MPs warned of gaps in plan to extend NHS workers’ visas | UK news

Immigration experts have told MPs that Home Office proposals to extend visas for NHS staff do not apply to as many workers as initially thought, have no legal backing and have been poorly communicated.

Adrian Berry, the chair of the Immigration Law Practitioners’ Association, and Colin Yeo, an immigration barrister and the founder of the Free Movement website, told the home affairs select committee there was no clarity over the plans announced on 31 March.

The Home Office said 2,800 frontline NHS workers whose visas are due to expire before 1 October would have them extended for a year free of charge so that those workers could “focus on fighting coronavirus”.

But Berry told the committee the plans appeared to cover only holders of tier 2 visas – general work permits – and not those working on family reunion visas, and nor did they apply to porters, healthcare assistants or cleaners.

“One of the problems that emerged is that the Home Office policy on extending leave to remain for such persons … initially appeared to include everybody working in the NHS but then subsequently looks as if it has been limited to those on tier 2 visas – work permit visas, in other words – and not family reunion visas or other things,” Berry said.

“It may also be restricted to certain types of work in the NHS – for example, doctors and nurses – and not those, for example, like hospital porters and others who do essential jobs in the National Health Service.”

Berry said the changes were not backed in law and he recommended that the government use a statutory instrument – secondary legislation that does not require a new act of parliament – to ensure NHS workers were not inadvertently breaching visa conditions.

Berry said the only communications on the changes were online notices that had changed several times.

​Yeo said:​ “Some of the announcements we’ve seen are for automatic grants of leave.

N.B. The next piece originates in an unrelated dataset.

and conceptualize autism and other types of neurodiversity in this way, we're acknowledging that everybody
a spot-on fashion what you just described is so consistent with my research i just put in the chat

There’s some doubt in the legal community over whether that actually works as a matter of law because the legislation seems to require personalised written notice to be given to people to extend their leave or for there to be a statutory instrument.”

​The chair of the committee, Yvette Cooper, said the revelations were “disturbing”​. The Home Office has been approached for comment.

Tim Loughton, a member of the committee, said: “The general understanding has been that the government has granted a blanket extension to all NHS workers whose visas are due to come up for October 1st.

“What you’re saying, to be clear, is: one, it’s not clear that it’s all NHS workers; it may just be limited to tier 2 visas. Secondly, even for those who do qualify on that basis, there’s no legal backing for those protections without a statutory instrument at the very least, so they could find themselves inadvertently in good faith having accepted that extension when in fact they have no legal basis still to be here after their visa expires.

“And thirdly no formal instructions have been issued by the Home Office to professionals and others dealing in this field to say exactly what the situation is.”

Berry replied: “It’s a good summary.”